Di sebuah gedung sederhana di Penjambon, para tokoh bangsa berkumpul. Mereka sadar, tugas hari ini tak kalah penting dari kemarin: jika 17 Agustus adalah hari lahirnya kemerdekaan, maka 18 Agustus adalah hari kemerdekaan diberi jiwa/roh dalam sebuah sidang yang paling bersejarah: Sidang PPKI.
Sidang Pagi itu: 18 Agustus
Para anggota PPKI berkumpul di Penjabon. Agenda sidang diurutkan:
1. Mengesahkan UUD 1945.
2. Memilih presiden dan wakil presiden.
3. Membentuk Komite Nasional.
Namun di balik itu, ada perdebatan penting tentang dasar negara.
Perubahan dari Piagam Jakarta
Sehari sebelumnya, 17 Agustus, Piagam Jakarta masih memuat rumusan sila pertama dengan tujuh kata: “…dengan kewajiban menjalankan syariat Islam bagi pemeluk-pemeluknya.”
Namun pada pagi 18 Agustus, tokoh-tokoh dari Indonesia Timur (Katolik, Kristen, dan lainnya) menyatakan keberatan. Soekarno, Hatta, dan para anggota PPKI kemudian memutuskan menghapus tujuh kata itu, demi persatuan bangsa.
Dengan penghapusan itu, sila pertama berbunyi: “Ketuhanan Yang Maha Esa.” Dan sila kelima tetap dipertahankan sebagai puncak: “Keadilan Sosial bagi Seluruh Rakyat Indonesia.”
Filosofi Penempatan Sila Kelima
Mengapa sila kelima jadi puncak?
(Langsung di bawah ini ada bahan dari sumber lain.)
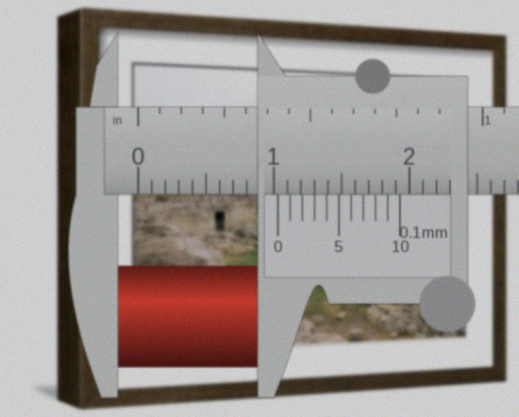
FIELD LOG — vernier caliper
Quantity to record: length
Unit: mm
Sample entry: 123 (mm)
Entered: 10.3 (mm)
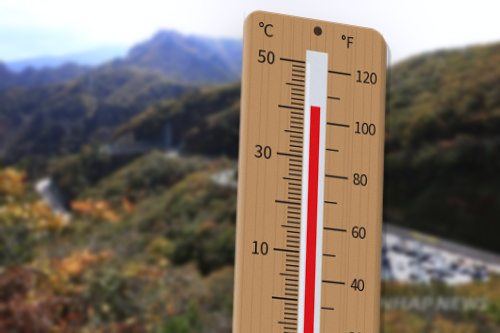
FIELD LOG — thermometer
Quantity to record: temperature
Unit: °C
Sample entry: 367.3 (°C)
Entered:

Soekarno, sejak pidato 1 Juni, memang menegaskan bahwa semua sila bermuara pada keadilan sosial.
• Tanpa kebangsaan: keadilan tak punya wadah.
• Tanpa internasionalisme: keadilan jadi sempit
• Tanpa musyawarah: keadilan jadi otoriter.
• Tanpa ketuhanan: keadilan kehilangan moral
• Maka puncaknya: keadilan sosial sebagai tujuan akhir negara.